The shareholder meeting also approved distribution of OJSC TNK-BP Holding profits and losses based on 2011 results and resolved to pay dividends based on 2011 results at 9.96 rubles per one common registered share and one preference registered share of OJSC TNK-BP Holding. The dividend comes in addition to interim dividends of 3.41 rubles per share for the first half of 2011, endorsed at the Extraordinary General Shareholders Meeting of OJSC TNK-BP Holding in September 2011. 
The OJSC TNK-BP Holding dividends based on 2011 results will be paid to the shareholders of record as of May 14, 2012, in Russian rubles by bank transfer to the accounts of the shareholder or its designee within 60 days following the decision date. 
OJSC TNK-BP Holding's largest shareholder is Novy Investments Ltd., a TNK-BP Group member. Dividend payout in favor of Novy Investments Ltd. is technical in nature and will not result in a distribution of profits in favor of the shareholders of the parent company, TNK-BP Ltd. (AAR and BP). It is expected that dividends paid to Novy Investments Ltd. will be used to fund TNK-BP capital expenditures and to settle mutual accounts among TNK-BP Group companies. 
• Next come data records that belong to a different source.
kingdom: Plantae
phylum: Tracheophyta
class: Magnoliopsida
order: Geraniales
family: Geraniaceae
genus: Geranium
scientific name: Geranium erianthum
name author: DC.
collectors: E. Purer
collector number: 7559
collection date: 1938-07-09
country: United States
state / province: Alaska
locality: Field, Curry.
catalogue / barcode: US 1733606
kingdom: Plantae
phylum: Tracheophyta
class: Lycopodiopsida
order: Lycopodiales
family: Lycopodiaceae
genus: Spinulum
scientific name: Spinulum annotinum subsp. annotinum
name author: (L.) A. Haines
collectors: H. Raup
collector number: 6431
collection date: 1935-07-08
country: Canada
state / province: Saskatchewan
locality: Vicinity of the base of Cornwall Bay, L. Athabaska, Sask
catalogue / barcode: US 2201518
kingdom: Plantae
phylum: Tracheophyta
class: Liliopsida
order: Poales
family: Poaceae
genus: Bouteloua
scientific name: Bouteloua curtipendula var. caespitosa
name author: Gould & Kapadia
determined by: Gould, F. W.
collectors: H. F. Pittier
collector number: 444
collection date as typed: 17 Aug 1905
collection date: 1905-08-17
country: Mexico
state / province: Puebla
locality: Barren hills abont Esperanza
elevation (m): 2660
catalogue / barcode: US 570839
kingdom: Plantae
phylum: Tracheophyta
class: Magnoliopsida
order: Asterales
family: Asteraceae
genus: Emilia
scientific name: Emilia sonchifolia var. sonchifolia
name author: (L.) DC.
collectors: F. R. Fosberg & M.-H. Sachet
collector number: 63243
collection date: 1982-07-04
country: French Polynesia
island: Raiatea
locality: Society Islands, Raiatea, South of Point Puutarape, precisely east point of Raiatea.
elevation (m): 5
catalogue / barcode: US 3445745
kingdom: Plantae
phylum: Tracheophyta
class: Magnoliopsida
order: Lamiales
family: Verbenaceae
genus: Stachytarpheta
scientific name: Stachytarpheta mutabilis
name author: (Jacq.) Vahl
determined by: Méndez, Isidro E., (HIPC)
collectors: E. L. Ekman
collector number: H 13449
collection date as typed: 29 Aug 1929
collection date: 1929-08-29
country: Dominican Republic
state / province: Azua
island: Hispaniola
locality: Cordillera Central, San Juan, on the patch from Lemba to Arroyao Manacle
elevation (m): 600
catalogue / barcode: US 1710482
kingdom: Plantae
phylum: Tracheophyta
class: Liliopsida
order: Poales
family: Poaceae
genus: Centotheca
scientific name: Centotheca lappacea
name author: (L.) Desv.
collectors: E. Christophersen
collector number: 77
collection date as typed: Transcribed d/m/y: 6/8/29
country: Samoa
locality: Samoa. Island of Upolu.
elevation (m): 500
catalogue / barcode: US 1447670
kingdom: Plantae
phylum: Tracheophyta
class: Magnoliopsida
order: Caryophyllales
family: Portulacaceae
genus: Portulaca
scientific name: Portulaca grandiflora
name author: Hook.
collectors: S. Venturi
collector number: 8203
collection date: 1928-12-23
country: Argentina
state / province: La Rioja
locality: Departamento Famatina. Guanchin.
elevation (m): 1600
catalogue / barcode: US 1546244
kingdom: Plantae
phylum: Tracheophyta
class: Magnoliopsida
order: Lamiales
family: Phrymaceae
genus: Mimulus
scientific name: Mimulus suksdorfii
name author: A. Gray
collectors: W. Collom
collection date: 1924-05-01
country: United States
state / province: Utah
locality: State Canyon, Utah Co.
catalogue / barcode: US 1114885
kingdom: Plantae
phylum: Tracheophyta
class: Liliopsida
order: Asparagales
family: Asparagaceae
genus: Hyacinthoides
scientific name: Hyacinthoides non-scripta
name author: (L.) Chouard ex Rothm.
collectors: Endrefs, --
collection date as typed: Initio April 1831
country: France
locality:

Shareholders elected the new OJSC TNK-BP Holding Board of Directors of 9 persons, including four representatives from each major shareholder group of TNK-BP Ltd., and one independent director. The following persons were elected to the new Board of Directors of OJSC TNK-BP Holding: 
1. Anatoly Dmitrievich Akimenko, Vice-President, Access Industries CIS, LLC;
2. Jacky Baudon, independent director, consultant, Freshfields Bruckhaus Deringer LLP;
3. John Murphy Brame, manager, Moscow branch of BP Exploration Operating Company Limited;
4. Pavel Viktorovich Nazaryan, Executive Director, Alfa Finance Holdings SA;
5. Robin Renee Dennis, Head of Finance, Economics and Administrative Function, Moscow branch of BP Exploration Operating Company Limited;
6. David Brian Skidmore, Vice President Refining & Marketing, Moscow branch of BP Exploration Operating Company Limited;
7. Igor Vladimirovich Cheremikin, Director, Legal Matters, CJSC RENOVA Group of Companies;
8. Peter Anthony Charow, Vice-President for Russia, BP plc;
9. Denis Vladimirovich Shumilin, head of internal audit division, OJSC Alfa Bank.
The shareholders also elected the internal audit commission consisting of 3 people:
1. Ekaterina Borisovna Vladimirova;  2. Anzor Ayubovich Dzhabrailov; 3. Valentina Sergeevna Savchenko.   The shareholder meeting resolved to  pay compensation to Board members A.D. Akimenko, P.V. Nazaryan, A.V. Savchenko, I.V. Cheremikin in the amount of 12,000 US dollars to each on account of their service to the OJSC TNK-BP Holding Board of Directors during the period from June 30, 2011 through June 28, 2012. Additionally, the meeting resolved to pay 60,000 US dollars to D. Lasfargue on account of his service to the OJSC TNK-BP Holding Board of Directors during the same period.
The shareholder meeting further resolved to set the amount of compensation to Jacky Baudon, the independent Board member, at 100,000 euros for his service to the OJSC TNK-BP Board of Directors until the next OJSC TNK-BP Holding Annual General Shareholders Meeting.
The Annual General Shareholders Meeting agenda included the issue of endorsing related-party transactions, however, vote was not taken on this agenda item due to lack of quorum.